GIVEN TASK
Show each line in the material below that contains the string "oppositeDirection".

INFORMATION GIVEN
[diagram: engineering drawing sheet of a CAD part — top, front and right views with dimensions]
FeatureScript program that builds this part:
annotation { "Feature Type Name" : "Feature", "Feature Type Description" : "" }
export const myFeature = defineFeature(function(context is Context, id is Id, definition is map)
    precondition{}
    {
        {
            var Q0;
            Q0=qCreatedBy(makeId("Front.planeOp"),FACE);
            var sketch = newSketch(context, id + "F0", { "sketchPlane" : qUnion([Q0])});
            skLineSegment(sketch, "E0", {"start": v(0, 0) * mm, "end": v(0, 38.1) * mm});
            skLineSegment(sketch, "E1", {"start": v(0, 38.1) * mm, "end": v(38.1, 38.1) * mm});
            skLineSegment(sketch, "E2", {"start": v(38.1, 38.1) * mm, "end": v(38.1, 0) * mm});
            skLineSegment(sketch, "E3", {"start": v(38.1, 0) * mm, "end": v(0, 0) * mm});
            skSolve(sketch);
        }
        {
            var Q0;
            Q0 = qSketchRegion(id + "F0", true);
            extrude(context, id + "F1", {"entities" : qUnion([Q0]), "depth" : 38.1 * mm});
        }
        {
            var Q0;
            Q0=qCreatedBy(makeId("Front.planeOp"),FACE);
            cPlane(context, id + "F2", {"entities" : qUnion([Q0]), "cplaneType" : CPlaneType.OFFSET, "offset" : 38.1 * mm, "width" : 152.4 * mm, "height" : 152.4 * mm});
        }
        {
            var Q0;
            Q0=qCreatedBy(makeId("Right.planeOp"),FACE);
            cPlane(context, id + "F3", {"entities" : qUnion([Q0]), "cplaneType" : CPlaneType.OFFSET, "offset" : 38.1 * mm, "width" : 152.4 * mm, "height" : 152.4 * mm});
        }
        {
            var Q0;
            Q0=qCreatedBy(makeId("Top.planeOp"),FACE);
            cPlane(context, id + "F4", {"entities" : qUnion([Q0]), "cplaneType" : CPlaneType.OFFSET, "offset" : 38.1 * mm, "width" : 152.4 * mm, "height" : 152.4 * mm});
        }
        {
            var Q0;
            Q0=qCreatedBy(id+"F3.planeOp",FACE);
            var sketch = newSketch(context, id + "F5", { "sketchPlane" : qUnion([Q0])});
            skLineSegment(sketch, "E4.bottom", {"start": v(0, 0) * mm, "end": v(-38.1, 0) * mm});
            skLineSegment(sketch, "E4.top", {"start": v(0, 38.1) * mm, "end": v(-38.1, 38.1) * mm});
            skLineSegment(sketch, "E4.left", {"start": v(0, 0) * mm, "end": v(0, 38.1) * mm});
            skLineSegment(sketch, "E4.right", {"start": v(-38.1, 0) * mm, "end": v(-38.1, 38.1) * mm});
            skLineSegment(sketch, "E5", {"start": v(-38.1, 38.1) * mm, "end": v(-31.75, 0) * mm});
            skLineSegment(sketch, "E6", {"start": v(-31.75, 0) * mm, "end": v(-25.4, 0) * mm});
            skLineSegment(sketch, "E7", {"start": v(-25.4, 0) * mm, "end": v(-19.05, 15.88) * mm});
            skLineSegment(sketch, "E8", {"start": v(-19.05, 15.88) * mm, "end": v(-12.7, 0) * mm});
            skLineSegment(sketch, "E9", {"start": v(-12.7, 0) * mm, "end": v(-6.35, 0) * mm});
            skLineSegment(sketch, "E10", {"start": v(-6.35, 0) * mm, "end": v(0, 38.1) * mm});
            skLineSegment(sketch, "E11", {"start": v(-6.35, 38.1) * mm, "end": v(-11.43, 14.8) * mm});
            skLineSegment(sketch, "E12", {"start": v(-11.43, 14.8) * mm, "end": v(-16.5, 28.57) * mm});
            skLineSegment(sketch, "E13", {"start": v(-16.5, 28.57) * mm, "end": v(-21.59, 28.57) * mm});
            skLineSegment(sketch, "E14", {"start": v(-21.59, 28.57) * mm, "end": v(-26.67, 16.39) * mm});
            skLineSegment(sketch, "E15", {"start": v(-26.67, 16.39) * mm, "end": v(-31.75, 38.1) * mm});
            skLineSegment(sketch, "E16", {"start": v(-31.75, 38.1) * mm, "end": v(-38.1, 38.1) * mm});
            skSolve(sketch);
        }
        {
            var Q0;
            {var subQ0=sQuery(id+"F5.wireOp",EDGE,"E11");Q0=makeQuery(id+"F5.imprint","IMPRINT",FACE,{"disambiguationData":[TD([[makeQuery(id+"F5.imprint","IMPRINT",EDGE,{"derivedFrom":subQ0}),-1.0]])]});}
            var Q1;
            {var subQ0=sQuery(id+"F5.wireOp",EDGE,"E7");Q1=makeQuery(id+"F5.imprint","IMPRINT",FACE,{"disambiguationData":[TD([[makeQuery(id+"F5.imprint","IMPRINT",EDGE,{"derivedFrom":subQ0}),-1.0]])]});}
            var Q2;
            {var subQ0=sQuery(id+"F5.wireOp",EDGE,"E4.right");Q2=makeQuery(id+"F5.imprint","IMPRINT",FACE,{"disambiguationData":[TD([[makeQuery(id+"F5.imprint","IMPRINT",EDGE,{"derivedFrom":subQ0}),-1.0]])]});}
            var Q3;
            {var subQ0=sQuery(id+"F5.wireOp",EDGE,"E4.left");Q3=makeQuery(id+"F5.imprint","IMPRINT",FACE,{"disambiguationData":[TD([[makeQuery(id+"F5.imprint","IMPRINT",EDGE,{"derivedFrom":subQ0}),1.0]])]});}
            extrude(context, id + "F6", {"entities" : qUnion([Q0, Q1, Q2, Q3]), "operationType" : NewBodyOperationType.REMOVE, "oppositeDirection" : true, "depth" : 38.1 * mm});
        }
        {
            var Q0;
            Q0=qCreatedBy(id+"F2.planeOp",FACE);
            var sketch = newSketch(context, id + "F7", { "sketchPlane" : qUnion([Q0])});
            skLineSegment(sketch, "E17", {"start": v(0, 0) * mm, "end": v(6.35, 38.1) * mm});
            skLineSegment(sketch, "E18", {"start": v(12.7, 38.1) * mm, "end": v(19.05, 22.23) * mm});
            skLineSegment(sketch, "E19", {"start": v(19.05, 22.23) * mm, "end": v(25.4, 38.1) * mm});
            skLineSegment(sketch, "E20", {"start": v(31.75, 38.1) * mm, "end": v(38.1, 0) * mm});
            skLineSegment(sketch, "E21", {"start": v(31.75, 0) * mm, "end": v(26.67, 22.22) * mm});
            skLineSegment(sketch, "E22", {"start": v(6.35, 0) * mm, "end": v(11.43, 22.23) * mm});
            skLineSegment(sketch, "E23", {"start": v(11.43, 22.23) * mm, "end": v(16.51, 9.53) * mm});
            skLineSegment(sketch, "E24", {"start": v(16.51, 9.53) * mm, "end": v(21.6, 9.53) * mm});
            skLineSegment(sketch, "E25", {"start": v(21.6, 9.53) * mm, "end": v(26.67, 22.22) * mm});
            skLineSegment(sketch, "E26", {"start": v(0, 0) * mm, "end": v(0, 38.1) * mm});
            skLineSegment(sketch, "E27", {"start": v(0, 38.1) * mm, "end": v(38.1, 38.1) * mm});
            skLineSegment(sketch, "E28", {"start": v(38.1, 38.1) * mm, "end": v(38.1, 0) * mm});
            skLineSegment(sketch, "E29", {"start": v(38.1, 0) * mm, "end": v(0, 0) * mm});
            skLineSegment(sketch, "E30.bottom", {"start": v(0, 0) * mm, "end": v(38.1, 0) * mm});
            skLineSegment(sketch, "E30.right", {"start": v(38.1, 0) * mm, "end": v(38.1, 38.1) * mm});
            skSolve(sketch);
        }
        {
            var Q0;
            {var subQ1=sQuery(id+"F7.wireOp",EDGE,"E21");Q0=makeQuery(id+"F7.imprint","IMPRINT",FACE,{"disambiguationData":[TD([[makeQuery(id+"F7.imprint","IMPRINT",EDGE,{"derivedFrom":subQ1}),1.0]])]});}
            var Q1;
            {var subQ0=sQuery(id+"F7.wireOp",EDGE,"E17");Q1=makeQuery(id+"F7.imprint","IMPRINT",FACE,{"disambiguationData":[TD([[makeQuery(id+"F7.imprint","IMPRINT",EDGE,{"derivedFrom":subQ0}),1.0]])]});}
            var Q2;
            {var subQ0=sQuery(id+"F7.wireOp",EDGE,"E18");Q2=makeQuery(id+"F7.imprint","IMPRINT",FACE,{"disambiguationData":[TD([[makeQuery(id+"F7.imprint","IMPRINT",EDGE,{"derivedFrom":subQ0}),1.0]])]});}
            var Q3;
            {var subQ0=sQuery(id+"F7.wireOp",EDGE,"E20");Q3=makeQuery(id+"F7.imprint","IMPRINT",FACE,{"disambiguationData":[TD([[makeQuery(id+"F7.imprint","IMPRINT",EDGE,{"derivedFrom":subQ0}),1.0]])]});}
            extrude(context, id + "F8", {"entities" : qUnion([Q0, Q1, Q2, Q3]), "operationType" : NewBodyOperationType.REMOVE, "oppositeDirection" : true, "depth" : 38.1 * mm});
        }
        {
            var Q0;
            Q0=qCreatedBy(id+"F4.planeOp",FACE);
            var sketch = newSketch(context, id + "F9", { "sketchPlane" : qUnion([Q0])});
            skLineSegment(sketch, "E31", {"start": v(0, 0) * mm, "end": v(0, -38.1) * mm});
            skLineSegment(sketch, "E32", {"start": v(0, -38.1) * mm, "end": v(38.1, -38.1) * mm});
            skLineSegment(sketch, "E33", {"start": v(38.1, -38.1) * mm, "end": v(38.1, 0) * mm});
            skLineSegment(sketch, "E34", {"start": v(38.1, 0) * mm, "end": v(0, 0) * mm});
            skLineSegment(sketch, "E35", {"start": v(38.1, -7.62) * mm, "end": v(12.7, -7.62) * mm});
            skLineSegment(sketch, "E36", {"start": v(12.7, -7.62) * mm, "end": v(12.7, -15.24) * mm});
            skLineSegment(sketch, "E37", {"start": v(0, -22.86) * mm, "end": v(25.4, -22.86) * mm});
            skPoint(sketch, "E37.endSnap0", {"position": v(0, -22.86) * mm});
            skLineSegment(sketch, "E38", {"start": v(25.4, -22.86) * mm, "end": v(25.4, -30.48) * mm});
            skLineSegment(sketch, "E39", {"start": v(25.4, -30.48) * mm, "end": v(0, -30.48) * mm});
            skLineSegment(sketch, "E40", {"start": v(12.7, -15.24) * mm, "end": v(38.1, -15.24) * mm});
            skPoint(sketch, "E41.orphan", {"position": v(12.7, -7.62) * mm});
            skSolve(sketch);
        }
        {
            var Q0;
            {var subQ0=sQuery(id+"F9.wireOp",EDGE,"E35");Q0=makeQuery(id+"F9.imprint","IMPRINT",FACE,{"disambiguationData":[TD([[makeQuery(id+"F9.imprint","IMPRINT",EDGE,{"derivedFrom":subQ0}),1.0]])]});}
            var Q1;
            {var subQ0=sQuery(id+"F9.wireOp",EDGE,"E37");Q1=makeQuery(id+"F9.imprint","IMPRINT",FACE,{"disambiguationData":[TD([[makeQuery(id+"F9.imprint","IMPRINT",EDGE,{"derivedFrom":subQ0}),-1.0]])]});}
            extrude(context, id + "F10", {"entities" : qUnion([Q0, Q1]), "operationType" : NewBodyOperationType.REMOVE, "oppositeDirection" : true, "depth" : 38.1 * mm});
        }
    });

SOLVED EXERCISE
            extrude(context, id + "F6", {"entities" : qUnion([Q0, Q1, Q2, Q3]), "operationType" : NewBodyOperationType.REMOVE, "oppositeDirection" : true, "depth" : 38.1 * mm});
            extrude(context, id + "F8", {"entities" : qUnion([Q0, Q1, Q2, Q3]), "operationType" : NewBodyOperationType.REMOVE, "oppositeDirection" : true, "depth" : 38.1 * mm});
            extrude(context, id + "F10", {"entities" : qUnion([Q0, Q1]), "operationType" : NewBodyOperationType.REMOVE, "oppositeDirection" : true, "depth" : 38.1 * mm});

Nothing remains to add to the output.